Hall Calls Four; Should've Been More
My big mouth, my big name
Who'll put on my shoes while they're walking
Slowly down the hall of fame?
Whoa! Did I really just give that group of yahoos credit?
Count them: 1,2,3,4 new inductees. Awesome! The Hall hasn't had a class that large since 1955. So adding 5,6,7, or 8 was never in the cards. Just because.
Some of the explanations writers gave to justify their ballots were nothing by psychobabble, but that’s been the norm over the past several years, including in 2013 when they voted for nobody out of a group of eligible candidates like Barry Bonds, Roger Clemens, Mark McGwire, Sammy Sosa, Jeff Bagwell, Biggio, Tim Raines, Edgar Martinez, Alan Trammell, Larry Walker, and Curt Schilling.
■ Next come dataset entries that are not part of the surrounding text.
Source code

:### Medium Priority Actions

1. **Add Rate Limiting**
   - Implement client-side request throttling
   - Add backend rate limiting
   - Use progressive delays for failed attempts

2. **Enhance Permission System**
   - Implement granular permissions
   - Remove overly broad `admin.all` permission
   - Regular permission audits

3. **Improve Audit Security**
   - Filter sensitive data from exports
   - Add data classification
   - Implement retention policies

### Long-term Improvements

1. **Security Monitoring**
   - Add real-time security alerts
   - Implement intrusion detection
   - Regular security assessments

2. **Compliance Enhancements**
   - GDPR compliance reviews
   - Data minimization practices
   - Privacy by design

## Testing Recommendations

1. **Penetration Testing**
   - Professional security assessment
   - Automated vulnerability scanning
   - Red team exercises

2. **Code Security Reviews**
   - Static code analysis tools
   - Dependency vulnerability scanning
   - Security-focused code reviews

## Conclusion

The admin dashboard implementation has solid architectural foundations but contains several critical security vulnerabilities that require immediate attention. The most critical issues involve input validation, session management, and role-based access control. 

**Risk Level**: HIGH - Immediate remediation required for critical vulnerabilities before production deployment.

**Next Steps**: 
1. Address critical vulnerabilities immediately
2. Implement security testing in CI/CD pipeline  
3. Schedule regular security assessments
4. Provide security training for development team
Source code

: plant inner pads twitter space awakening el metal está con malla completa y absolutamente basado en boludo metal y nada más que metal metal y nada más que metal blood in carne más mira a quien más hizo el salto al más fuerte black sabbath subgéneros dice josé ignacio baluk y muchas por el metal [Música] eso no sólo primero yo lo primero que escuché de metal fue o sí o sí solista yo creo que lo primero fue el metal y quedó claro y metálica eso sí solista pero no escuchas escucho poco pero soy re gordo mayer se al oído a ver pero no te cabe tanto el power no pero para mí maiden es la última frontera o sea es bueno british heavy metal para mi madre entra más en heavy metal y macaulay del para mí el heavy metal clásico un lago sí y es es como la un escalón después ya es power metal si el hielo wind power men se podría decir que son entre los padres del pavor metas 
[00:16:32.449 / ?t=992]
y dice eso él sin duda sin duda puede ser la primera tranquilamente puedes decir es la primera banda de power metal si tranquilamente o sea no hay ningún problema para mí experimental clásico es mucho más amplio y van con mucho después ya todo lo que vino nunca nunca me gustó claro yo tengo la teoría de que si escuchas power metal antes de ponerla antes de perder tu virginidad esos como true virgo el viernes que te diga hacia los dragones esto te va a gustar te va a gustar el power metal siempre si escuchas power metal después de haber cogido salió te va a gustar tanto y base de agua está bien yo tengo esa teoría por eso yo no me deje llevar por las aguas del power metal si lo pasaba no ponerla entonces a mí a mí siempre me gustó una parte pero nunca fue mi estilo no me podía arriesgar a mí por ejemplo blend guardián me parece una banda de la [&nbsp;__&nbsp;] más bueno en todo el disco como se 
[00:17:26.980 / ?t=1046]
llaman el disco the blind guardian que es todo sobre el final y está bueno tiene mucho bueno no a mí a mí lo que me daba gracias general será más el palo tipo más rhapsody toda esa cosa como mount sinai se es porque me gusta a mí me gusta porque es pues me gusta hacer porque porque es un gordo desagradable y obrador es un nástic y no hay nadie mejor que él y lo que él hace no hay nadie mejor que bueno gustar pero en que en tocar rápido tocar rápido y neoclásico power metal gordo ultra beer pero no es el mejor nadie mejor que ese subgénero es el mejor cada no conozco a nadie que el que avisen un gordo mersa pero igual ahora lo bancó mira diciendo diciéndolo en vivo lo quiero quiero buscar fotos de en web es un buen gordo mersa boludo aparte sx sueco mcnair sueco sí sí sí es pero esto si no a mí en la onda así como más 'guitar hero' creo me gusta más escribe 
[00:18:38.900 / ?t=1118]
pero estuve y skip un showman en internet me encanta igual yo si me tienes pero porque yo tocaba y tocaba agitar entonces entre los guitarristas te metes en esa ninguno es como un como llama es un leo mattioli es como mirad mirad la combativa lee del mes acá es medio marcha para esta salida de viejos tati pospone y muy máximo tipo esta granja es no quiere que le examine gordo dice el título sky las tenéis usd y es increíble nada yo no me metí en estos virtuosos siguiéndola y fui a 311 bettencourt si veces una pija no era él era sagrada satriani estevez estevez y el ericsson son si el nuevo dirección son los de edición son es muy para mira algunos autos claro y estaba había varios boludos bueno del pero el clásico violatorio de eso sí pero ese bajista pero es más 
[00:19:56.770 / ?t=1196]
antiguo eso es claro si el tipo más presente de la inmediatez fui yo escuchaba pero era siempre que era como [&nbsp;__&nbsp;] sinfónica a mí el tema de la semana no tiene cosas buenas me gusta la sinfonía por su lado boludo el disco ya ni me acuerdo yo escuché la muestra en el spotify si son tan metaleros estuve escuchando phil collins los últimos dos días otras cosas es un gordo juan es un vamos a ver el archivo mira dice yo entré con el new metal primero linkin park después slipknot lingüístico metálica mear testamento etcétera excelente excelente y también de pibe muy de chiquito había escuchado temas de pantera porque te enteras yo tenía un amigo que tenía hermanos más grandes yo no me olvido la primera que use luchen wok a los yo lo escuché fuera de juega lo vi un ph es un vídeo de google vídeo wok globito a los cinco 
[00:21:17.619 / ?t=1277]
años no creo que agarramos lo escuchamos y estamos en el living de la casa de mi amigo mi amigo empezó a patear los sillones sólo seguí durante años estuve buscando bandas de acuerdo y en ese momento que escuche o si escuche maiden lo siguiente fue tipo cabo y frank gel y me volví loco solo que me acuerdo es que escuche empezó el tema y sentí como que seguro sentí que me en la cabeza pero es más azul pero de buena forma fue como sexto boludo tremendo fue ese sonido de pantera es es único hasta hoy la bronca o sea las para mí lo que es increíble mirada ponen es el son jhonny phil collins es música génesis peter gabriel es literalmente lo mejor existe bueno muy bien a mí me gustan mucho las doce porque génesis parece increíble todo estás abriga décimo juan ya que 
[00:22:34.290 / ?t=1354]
Yep, even old paranoid Republican Curt Schilling. Get a clue, dude.
This year’s class featured three no-brainers: first-time candidates Randy Johnson, Pedro Martinez, and John Smoltz. Astros great Craig Biggio finally got the nod after falling two votes shy last year.
The Big Unit received 97.3% of the vote, the eighth highest percentage in history.
Pedro was named on exactly 500 ballots, good for 91.1%. Smoltz received one more vote than Biggio -- 455 to 454 -- good for just over 82%, so his support was substantial.
Even though this was the largest HOF class in 60 years, there could’ve been a few more players joining in the festivities. Catcher Mike Piazza fell just 28 votes short of induction so look for him to make up that ground next year if he can overcome the hints and allegations that seem to plague both him and Jeff Bagwell, who received 55.7%?
Bet on it, as the backlog of worthy players has been loosened like a beaver dam during spring runoff. There are really only two players on the 2016 ballot who will garner serious attention: Ken Griffey Jr and Trevor Hoffman. Don’t sleep on Billy the Kid Wagner, however. He was flat out dominant!
Believe it or not, there are actually steroid rumers surrounding Griffey, which may lead to him only getting 95% of the vote.
What we heard from voters this year was more folly about why they didn’t vote for certain players.
Here’s a nugget from MLB.com columnist Marty Noble:
For the second year in a row, no need to study the ballot existed. I voted for the three no-brainer candidates -- Johnson, Martinez and Smoltz. I never picked up a book or clicked on a website, though, as encouraged by the Hall, I did chat with guys who covered the game when I did. We had similar thoughts, and now I sense that The Unit and Pedro are definites and Smoltz is a likely. I think Biggio makes it this year, and I'll be happy for him. But he didn't get my support for reasons -- read suspicions -- stated last year. Same with Piazza and the others who have prompted greater suspicions, been caught or admitted using.
OK, dude, so you didn’t study your ballot or do any research on any of the candidates.
What’s more troubling about Noble’s confession is that he had to consult with other writers who covered the game when I did. That leads one to believe he no longer covers baseball.
At least Nobles wasn’t voting for Congress or a potential tax increase. Do you study political candidates?
Pittsburgh Pirates beat reporter Tom Singer announced his retirement from the PED police and actually voted for Bonds and Clemens. Thank you, Tom, for your years to protect and serve the public from evil criminals that thrilled fans with home runs and strikeouts.
Sam Carchidi of the Philadelphia Inquirer actually admitted to giving a write-in vote to Pete Rose. Now, that takes some guts, and many baseball fans would agree with him even though some think any write-in vote is a waste because there's no chance of that person getting elected.
What happened to voicing your opinion and casting a ballot for the candidate you feel is most worthy? Voting is one of the greatest privileges bestowed upon citizens, and if you want to write in Pete Rose, then by golly, you go, Sam!
At the other end of the process, we lay to rest Yankees great Don Mattingly, who had to endure 15 years of this crap and received just 9.1% of the vote in his final year of eligibility. At least, he still has a job in the Dodger dugout and doesn’t have to cut his sideburns for his HOF plaque.
Next year, Tigers great Alan Trammell will likely suffer the same fate. Sitting at just 25% of the total, it’s unlikely 300 voters will pick up a book or click on a website to realize Trammell was the second best shortstop in the American League during the 1980’s.
I applaud the voters for recognizing that having a large induction class is a good thing and it’s OK to check ten boxes on their ballot, as allowed by the BBWAA. Then there's Howard Bryant from ESPN, who only voted for four players, two of which weren’t part of this induction class. He's obviously looking for gods.
Bryant's colleague, Buster Olney, abstained from voting and I’m assuming this means he didn’t even return a blank ballot. That's good, because even a blank one counts against a candidate's percentage. Zero is a number, folks.
One burning question remains about the 2015 HOF results: who voted for Tom Gordon, not once, but twice? Explain yourself.